KETIKA KARYAWAN TERBAIK MEMILIKI TINGKAT ENGAGEMENT PALING RENDAH
Sebuah studi yang diselenggarakan oleh Leadership IQ, sebuah perusahaan di Washington DC yang telah 12 tahun menyelenggarakan survei tentang engagement karyawan, membuahkan hasil yang cukup mencengangkan. Dari 207 perusahaan yang dipilih sebagai responden, 42% di antaranya merupakan perusahaan yang disfungsional ditilik dari kondisi para karyawannya. Mereka adalah perusahaan di mana karyawan terbaik, justru memiliki tingkat engagement yang paling rendah.
Karyawan terbaik dari perusahaan tersebut, tidak benar-benar peduli dengan apa yang mereka kerjakan untuk perusahaan. Karyawan-karyawan tersebut merasa terdiskoneksi dengan pekerjaan mereka dan tidak termotivasi untuk datang ke tempat kerja. Sedangkan karyawan yang kurang berkualitas tidak tahu bahwa kinerja mereka sebetulnya buruk. Dan sayangnya, justru mereka lah yang memiliki tingkat engagement tinggi pada perusahaan tersebut.
CEO Leadership IQ, Mark Murphy mengungkapkan bahwa perusahaan perlu memberikan perhatian khusus pada fenomena tersebut.
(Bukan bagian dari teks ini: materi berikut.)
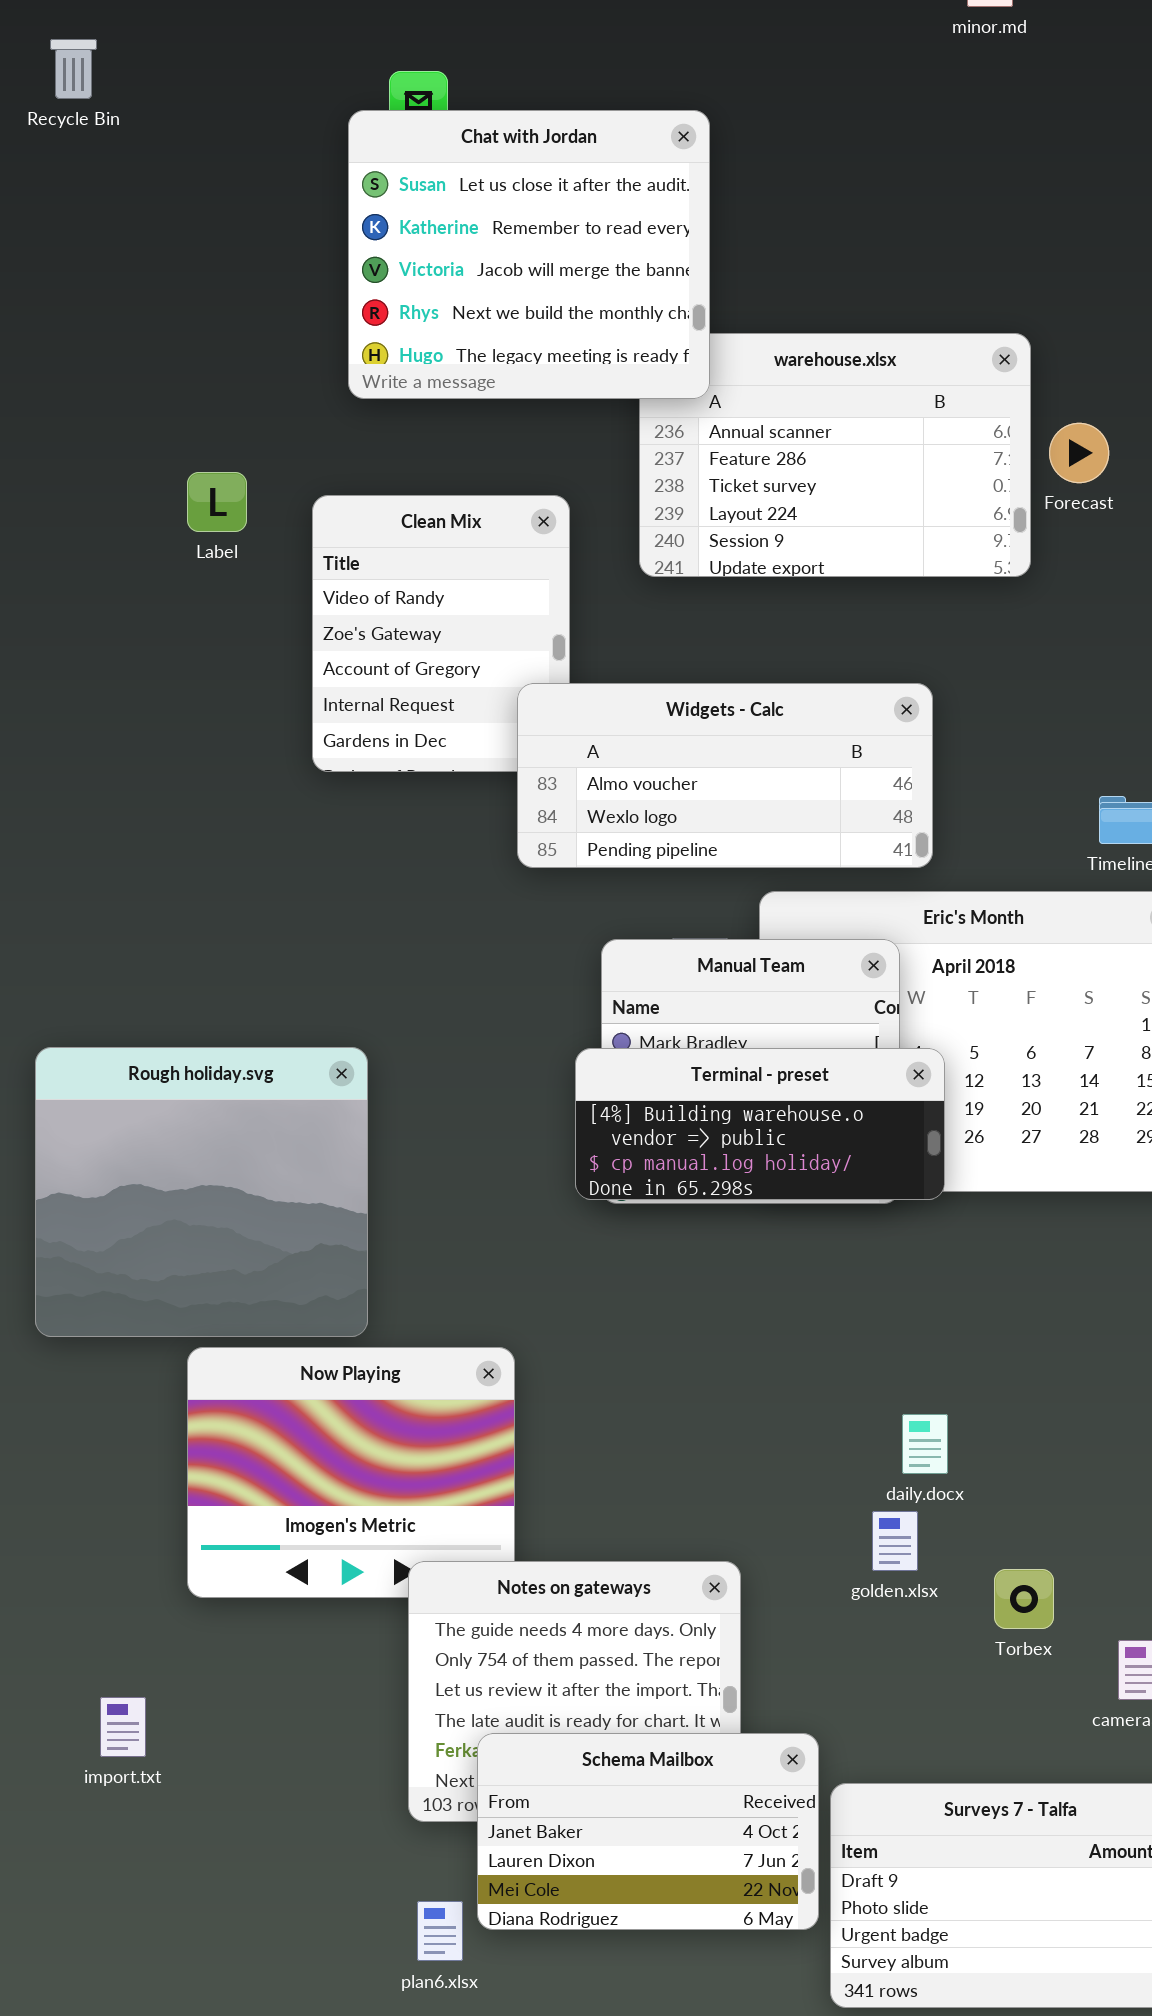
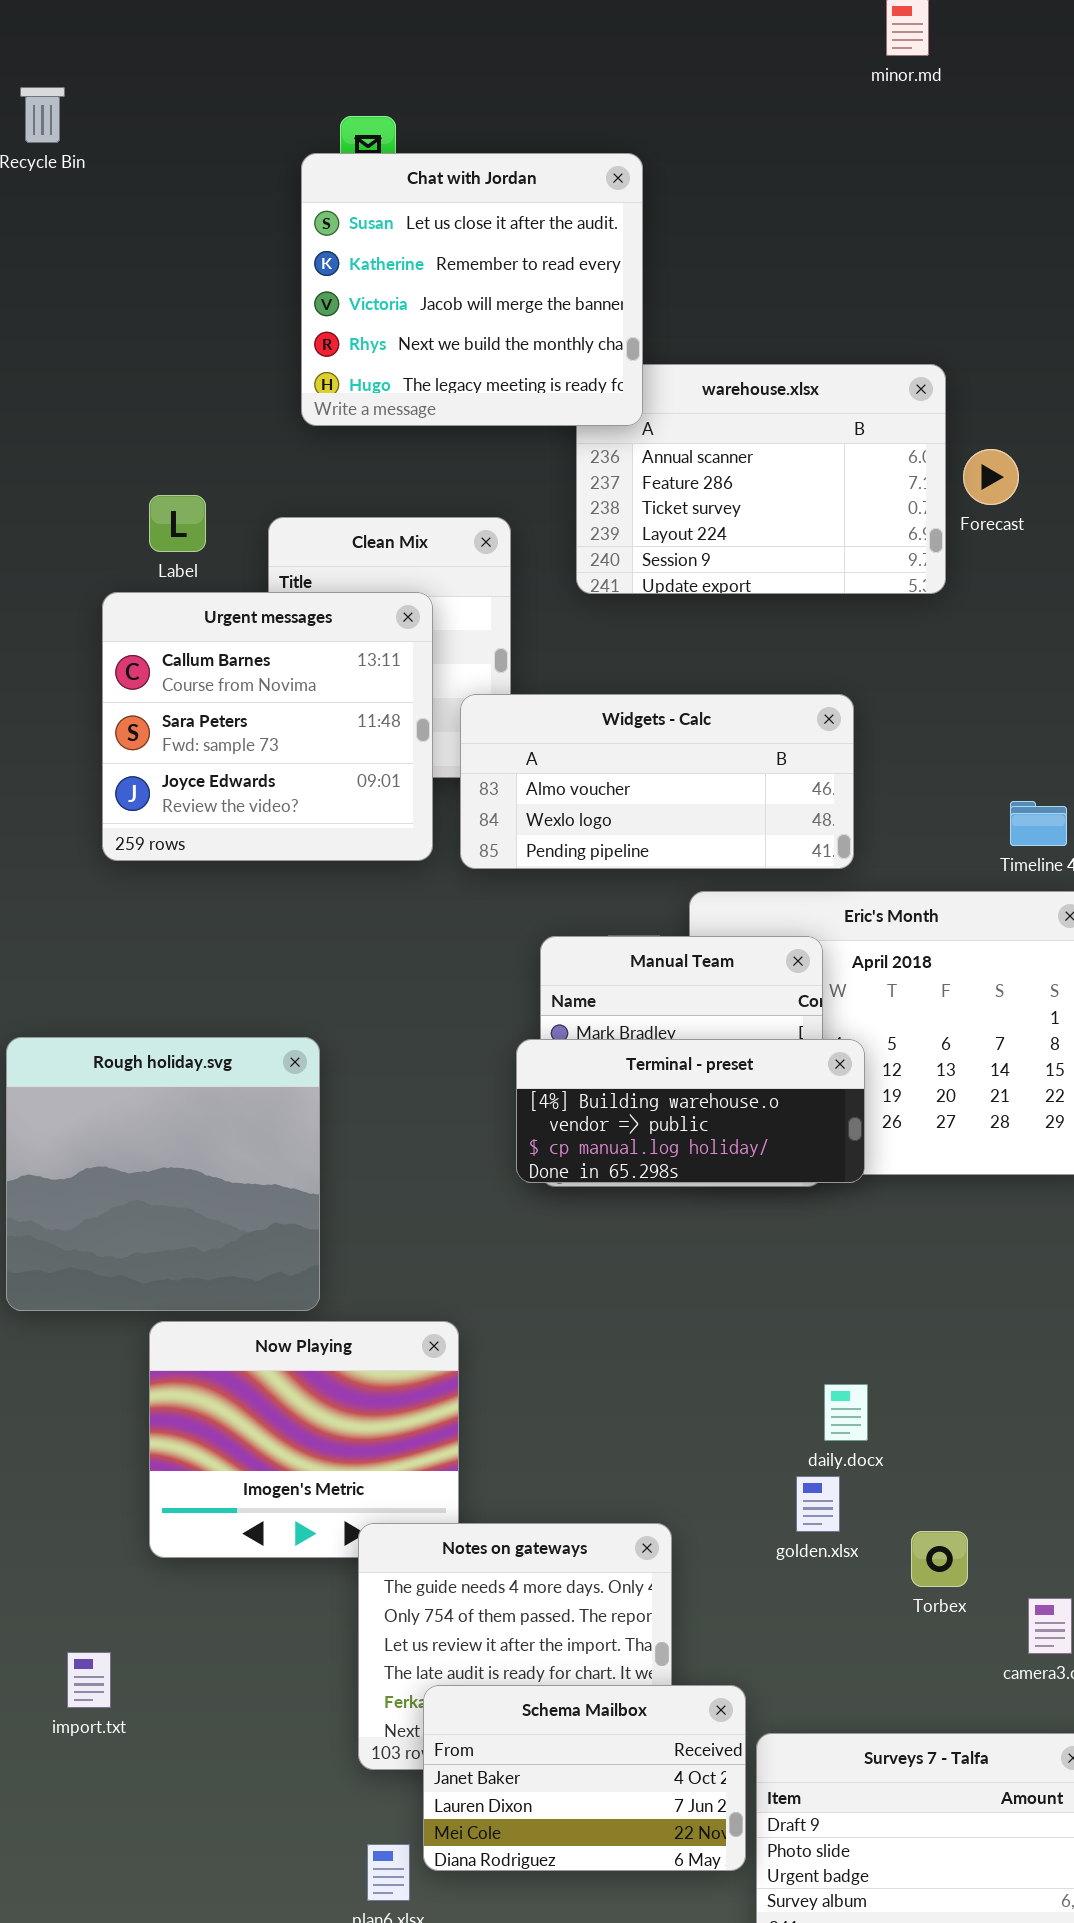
Urgent messages: none -> [102,592,433,861], opened

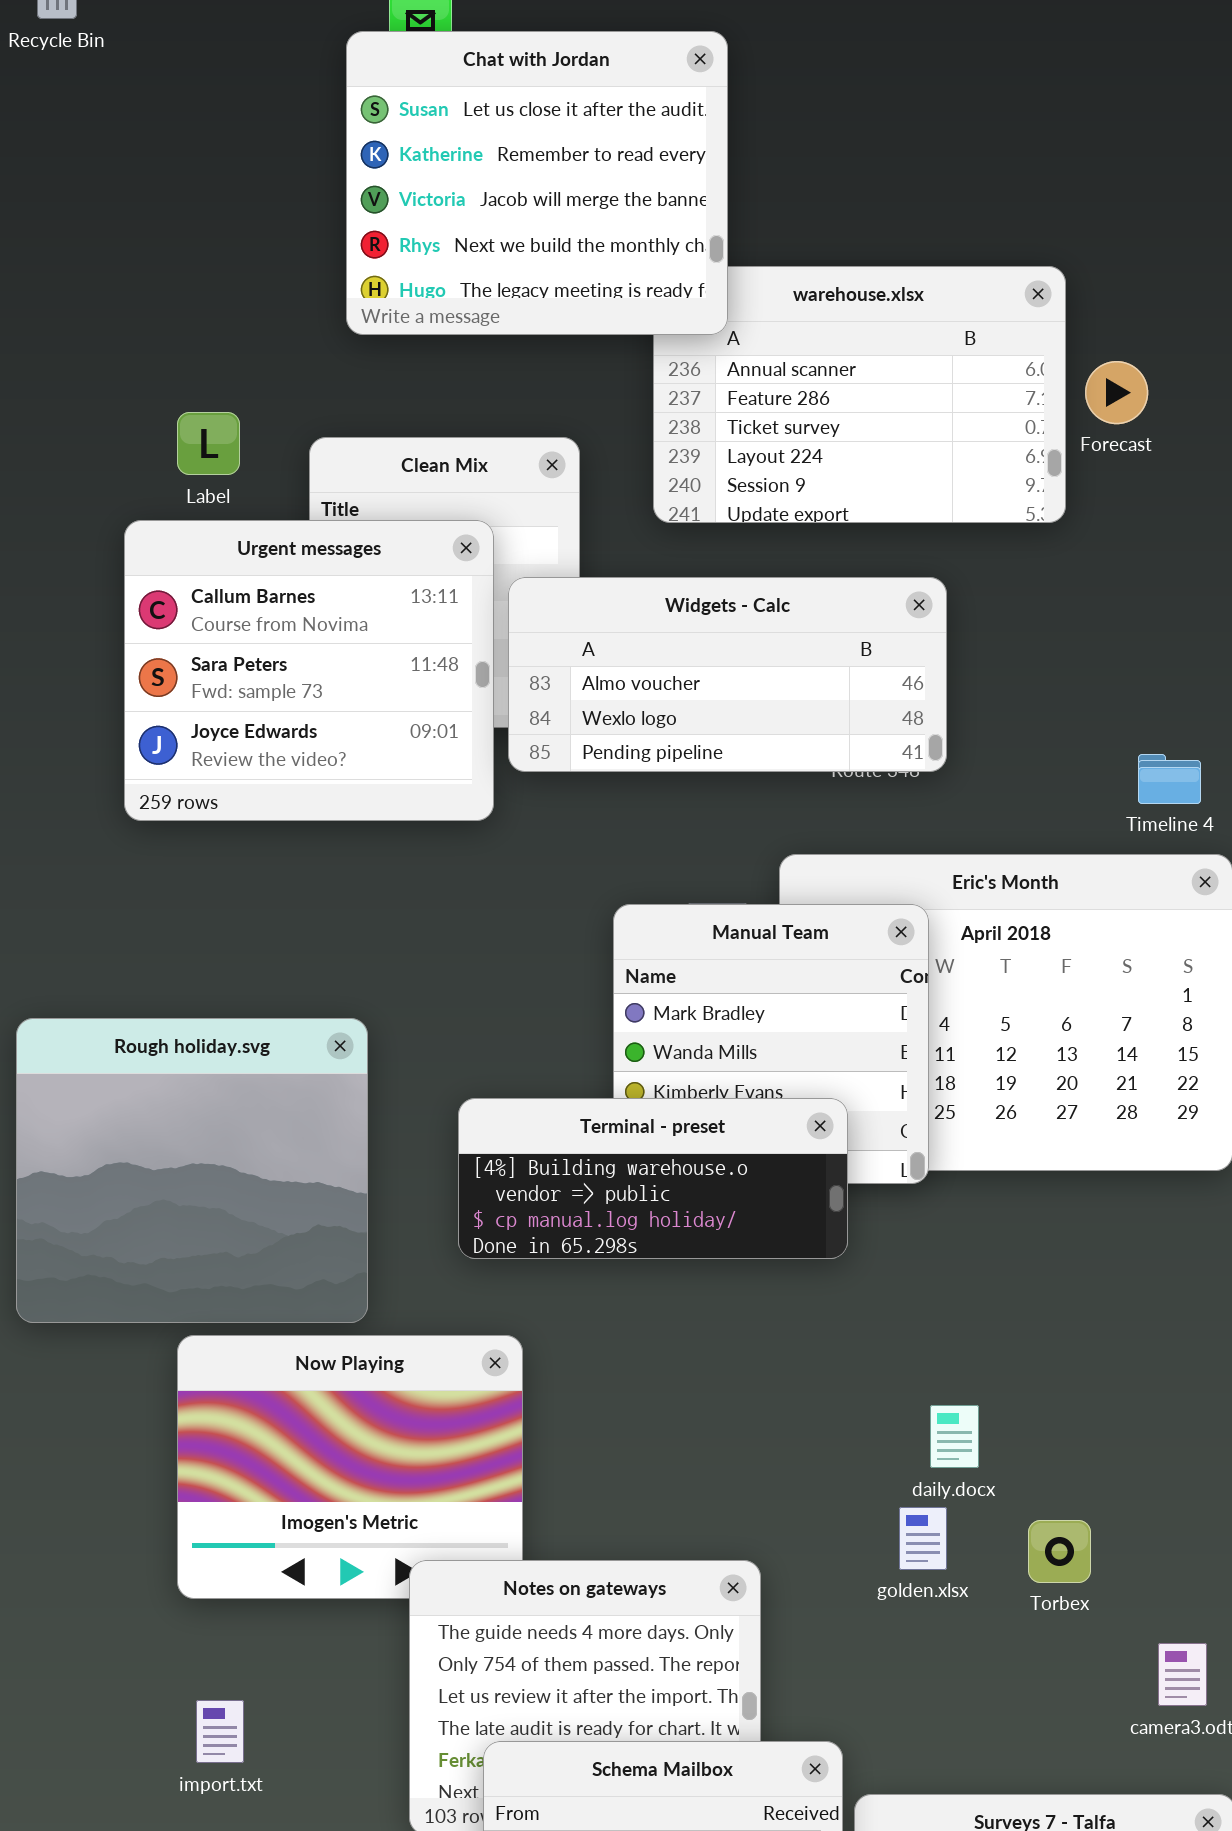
Widgets - Calc: [460,694,854,869] -> [508,577,947,772], moved
Terminal - preset: [516,1039,865,1183] -> [458,1098,848,1259], moved
Torbex: [911,1531,968,1587] -> [1028,1520,1091,1583], moved
import.txt: [67,1652,111,1708] -> [196,1700,244,1763], moved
Pasalnya karyawan terbaik itu cenderung lebih tertantang dan tertarik untuk terlibat dalam proyek perusahaan. Mereka juga dapat diandalkan sebagai perwakilan perusahaan untuk bertemu klien. Jika mereka merasa bosan dan kurang dihargai, mereka menjadi enggan bicara dengan atasan, tidak lagi terhubung dengan apa yang ia kerjakan dan akhirnya mencari peruntungan di tempat lain.
Lain halnya dengan karyawan berkinerja buruk, mereka tidak sadar bahwa output kerjanya tidak berkualitas. Terhadap orang-orang seperti itu justru manager menginginkan mereka untuk disengaged dan mencari kerja di tempat lain jika mereka tidak mau berimprovisasi sehingga menjadi lebih produktif.
Apa yang menyebabkan karyawan dari middle hingga high performance tersebut menjadi tidak engaged? Menurut Murphy seperti dikutip dari Forbes.com, hal itu terjadi karena perusahaan gagal mengimplementasikan pelajaran mendasar dari sebuah leadership yang baik. Seharusnya, dari awal perusahaan menetapkan standar kinerja yang jelas dan bersikap transparan terhadap apa yang diharapkan dari karyawan. Penting juga bagi perusahaan untuk berkomunikasi dengan karyawan tentang performance mereka. Saat-saat seperti apa yang membuat mereka terdemotivasi, dan pekerjaan seperti apa yang membuat mereka bersemangat kerja.
Untungnya, selain mengungkap fakta negatif tentang engagement karyawan, studi tersebut juga mengabarkan berita bagus bahwa 50% dari perusahaan yang disurvei telah menerapkan strategi yang tepat dalam memperlakukan karyawannya dalam meningkatkan engagement.